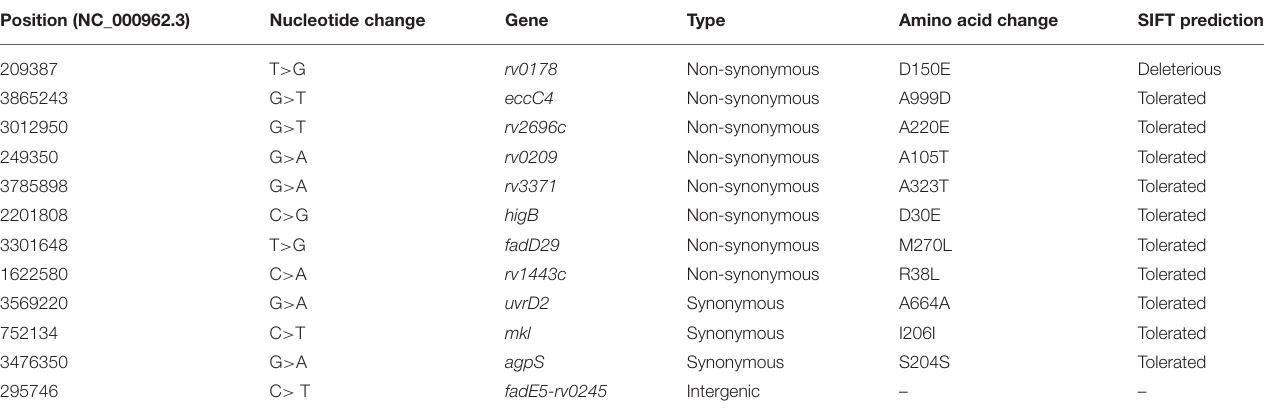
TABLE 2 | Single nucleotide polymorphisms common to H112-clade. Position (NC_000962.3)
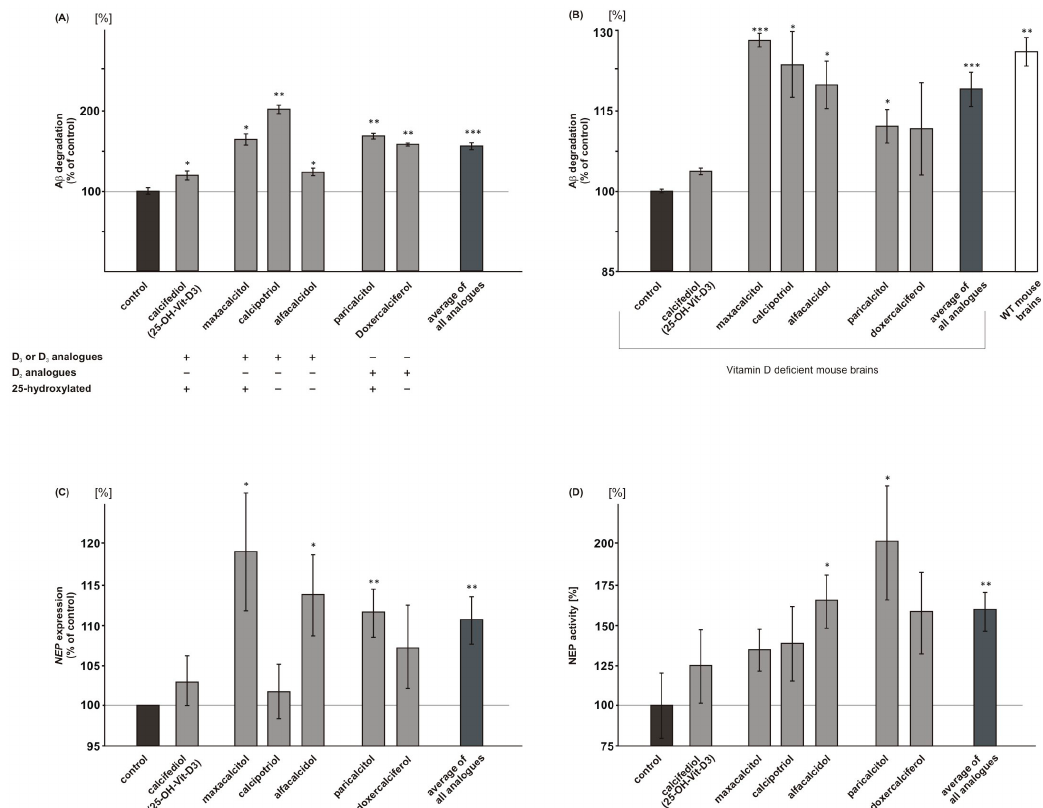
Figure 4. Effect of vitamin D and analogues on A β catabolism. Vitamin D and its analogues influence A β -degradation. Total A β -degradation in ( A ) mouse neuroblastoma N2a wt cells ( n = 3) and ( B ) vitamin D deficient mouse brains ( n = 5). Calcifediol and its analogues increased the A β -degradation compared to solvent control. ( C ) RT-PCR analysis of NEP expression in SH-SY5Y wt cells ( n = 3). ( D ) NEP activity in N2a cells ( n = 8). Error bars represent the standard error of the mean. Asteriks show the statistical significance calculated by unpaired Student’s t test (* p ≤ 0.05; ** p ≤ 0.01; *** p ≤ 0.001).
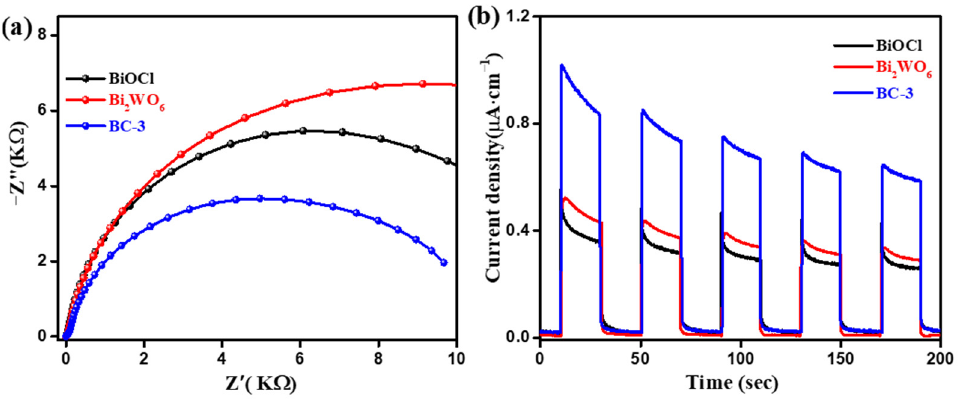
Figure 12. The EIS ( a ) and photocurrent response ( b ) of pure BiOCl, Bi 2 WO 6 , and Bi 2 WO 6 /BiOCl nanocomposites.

## Exercise brief
With the pictures left out, return all the material above exactly.

## Response
TABLE 2 | Single nucleotide polymorphisms common to H112-clade. Position (NC_000962.3)
Figure 4. Effect of vitamin D and analogues on A β catabolism. Vitamin D and its analogues influence A β -degradation. Total A β -degradation in ( A ) mouse neuroblastoma N2a wt cells ( n = 3) and ( B ) vitamin D deficient mouse brains ( n = 5). Calcifediol and its analogues increased the A β -degradation compared to solvent control. ( C ) RT-PCR analysis of NEP expression in SH-SY5Y wt cells ( n = 3). ( D ) NEP activity in N2a cells ( n = 8). Error bars represent the standard error of the mean. Asteriks show the statistical significance calculated by unpaired Student’s t test (* p ≤ 0.05; ** p ≤ 0.01; *** p ≤ 0.001).
Figure 12. The EIS ( a ) and photocurrent response ( b ) of pure BiOCl, Bi 2 WO 6 , and Bi 2 WO 6 /BiOCl nanocomposites.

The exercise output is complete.